• **Requirement**: Write out, word for word, only the lines from the one containing "se izognejo okužbi?" through the final line of the data.

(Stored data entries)
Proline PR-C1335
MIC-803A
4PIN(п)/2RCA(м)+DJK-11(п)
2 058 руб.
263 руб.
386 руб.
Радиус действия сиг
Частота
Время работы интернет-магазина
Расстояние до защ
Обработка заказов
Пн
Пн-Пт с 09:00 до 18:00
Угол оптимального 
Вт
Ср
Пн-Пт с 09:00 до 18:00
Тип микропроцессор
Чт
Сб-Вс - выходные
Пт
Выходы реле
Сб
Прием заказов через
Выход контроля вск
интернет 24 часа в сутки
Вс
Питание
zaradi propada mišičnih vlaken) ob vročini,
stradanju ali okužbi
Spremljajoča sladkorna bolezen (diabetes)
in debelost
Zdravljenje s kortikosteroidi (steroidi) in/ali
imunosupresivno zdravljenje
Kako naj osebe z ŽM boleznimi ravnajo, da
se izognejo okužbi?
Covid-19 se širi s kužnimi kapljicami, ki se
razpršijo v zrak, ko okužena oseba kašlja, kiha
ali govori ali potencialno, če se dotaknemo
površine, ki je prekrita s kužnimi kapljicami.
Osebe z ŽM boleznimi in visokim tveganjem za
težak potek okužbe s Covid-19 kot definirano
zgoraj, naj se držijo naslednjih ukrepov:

• **Response to the exercise**:
se izognejo okužbi?
Covid-19 se širi s kužnimi kapljicami, ki se
razpršijo v zrak, ko okužena oseba kašlja, kiha
ali govori ali potencialno, če se dotaknemo
površine, ki je prekrita s kužnimi kapljicami.
Osebe z ŽM boleznimi in visokim tveganjem za
težak potek okužbe s Covid-19 kot definirano
zgoraj, naj se držijo naslednjih ukrepov:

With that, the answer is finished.